The life lessons in Life Is Tough also speak to the great reshuffling so many of us are going through during this strange pandemic time, when we might be re-thinking family plans, or redefining our definition of what success looks like for us. The thirties are such a high-pressure decade for women – your career has started to pick up pace but it’s also when there’s the added expectation of settling into long-term relationships, plus everybody loves to remind you of your biological clock.

After coming out of chemo – and having her relationship blow up in the process – Briony said she did feel that she had lost a lot of precious time. “I felt like ‘well, now I’ve got to start again, I’ve got to meet someone’, and it was a big pressure cooker.

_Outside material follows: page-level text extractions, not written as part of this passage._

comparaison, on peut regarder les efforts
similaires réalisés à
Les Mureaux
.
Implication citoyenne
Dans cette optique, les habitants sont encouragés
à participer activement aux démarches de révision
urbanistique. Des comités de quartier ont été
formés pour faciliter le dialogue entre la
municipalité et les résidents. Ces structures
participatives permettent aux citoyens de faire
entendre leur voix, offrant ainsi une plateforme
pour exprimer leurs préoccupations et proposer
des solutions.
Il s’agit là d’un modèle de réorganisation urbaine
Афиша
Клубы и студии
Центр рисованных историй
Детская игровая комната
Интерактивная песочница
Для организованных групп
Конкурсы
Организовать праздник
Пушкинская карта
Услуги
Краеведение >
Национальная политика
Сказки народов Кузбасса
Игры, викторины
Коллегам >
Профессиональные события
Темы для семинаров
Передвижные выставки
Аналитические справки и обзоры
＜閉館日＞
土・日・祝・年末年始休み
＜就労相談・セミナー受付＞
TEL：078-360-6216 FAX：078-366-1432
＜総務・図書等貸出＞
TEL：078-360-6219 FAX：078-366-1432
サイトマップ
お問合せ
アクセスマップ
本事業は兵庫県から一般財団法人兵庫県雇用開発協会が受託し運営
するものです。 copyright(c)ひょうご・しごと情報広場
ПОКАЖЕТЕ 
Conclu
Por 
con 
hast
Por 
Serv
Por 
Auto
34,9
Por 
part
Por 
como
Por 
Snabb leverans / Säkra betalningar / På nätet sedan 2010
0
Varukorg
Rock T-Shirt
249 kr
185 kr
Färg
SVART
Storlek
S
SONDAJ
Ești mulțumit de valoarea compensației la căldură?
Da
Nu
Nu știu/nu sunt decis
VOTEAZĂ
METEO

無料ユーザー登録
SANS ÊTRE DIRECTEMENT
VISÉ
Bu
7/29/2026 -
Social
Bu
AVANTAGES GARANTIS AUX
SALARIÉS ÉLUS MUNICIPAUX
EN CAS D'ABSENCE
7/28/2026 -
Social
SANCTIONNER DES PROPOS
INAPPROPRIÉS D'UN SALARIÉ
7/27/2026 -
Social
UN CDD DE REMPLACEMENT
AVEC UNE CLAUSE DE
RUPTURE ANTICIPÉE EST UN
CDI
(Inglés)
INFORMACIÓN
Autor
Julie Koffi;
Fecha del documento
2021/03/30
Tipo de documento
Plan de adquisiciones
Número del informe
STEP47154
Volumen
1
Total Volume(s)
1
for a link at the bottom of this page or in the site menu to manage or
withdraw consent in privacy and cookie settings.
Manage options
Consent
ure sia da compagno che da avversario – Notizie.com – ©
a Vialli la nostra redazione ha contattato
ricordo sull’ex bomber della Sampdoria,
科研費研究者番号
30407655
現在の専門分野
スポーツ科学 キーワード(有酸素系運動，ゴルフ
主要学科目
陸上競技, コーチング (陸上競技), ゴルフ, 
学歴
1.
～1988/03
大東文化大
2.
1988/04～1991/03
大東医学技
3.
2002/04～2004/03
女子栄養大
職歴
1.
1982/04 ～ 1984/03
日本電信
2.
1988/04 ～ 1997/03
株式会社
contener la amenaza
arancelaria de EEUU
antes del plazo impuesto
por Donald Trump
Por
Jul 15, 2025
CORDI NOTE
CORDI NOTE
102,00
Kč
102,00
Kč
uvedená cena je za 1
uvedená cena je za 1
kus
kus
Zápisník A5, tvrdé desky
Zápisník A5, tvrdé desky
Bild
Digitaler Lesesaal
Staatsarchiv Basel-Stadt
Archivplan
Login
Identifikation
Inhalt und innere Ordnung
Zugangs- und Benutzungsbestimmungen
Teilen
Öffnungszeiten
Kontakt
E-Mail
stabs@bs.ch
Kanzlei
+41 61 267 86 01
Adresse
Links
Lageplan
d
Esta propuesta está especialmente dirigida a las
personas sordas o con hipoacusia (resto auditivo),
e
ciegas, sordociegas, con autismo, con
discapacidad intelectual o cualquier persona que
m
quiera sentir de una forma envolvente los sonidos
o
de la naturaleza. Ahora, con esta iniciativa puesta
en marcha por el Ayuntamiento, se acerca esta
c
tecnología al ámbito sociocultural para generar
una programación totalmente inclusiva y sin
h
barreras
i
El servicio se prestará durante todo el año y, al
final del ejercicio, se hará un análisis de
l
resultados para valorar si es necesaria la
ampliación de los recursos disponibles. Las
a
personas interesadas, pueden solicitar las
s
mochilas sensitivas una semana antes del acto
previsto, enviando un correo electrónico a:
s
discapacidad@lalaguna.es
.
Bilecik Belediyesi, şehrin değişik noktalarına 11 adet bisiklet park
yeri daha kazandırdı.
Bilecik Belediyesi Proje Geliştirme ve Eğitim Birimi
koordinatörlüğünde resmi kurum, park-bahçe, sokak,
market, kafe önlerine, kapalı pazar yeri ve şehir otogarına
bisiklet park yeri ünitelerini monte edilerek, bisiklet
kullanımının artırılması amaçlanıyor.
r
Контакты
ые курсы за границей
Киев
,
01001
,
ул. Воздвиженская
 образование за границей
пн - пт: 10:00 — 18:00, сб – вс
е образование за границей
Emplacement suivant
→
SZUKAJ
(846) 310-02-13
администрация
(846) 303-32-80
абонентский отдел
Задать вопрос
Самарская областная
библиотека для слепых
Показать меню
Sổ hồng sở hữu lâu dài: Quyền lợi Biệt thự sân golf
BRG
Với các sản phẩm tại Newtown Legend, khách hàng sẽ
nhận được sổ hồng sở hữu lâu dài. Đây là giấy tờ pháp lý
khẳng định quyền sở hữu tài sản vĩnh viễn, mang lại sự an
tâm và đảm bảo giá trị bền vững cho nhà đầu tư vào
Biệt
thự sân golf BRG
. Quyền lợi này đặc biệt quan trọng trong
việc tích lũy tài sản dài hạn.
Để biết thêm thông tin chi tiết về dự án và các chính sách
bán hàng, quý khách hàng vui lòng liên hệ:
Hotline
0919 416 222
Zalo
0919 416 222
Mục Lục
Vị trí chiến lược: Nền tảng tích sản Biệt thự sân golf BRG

I had a chat with a dear mentor of mine one day and I remember him just releasing that stress by going ‘you’ve got wonderful characteristics, you’re doing good work in the world, you’re doing all the right things, you can’t over-stress or try to force it. You just have to enjoy your life, live day by day and it will all unfold as it’s supposed to.’ That permission to not over-think and to take it bit by bit, that was really helpful for me.”

Briony is now in the rebuilding stage, following recovery, and she says her life is very different to how it was before cancer. “It gave me time to sit and reflect – which we’re sort of seeing the world do, with Covid-19 – where you think about what you really want to do with your time on earth? What sort of legacy do you want to leave?”

“It’s made me a lot more deliberate about the energy I spend my time with, and same with the work I want to do. I have lower energy now, because I’m still in recovery, so I just have less threshold for drama or trivial things.”

In Briony’s case, it’s given her a whole new perspective. “It’s made me a lot more deliberate about the energy I spend my time with, and same with the work I want to do. I have lower energy now, because I’m still in recovery, so I just have less threshold for drama or trivial things. And physically I can’t drink any more, which does quite dramatically change your social life,” she laughs.

“So ultimately, it’s been a really positive shift, once I accepted it and came to terms with it. While this is a hugely challenging time for a lot of the world – and particularly for the more vulnerable people in our communities – I’m hopeful that, in time, this moment will be a time of transformation for individuals and communities in the world.”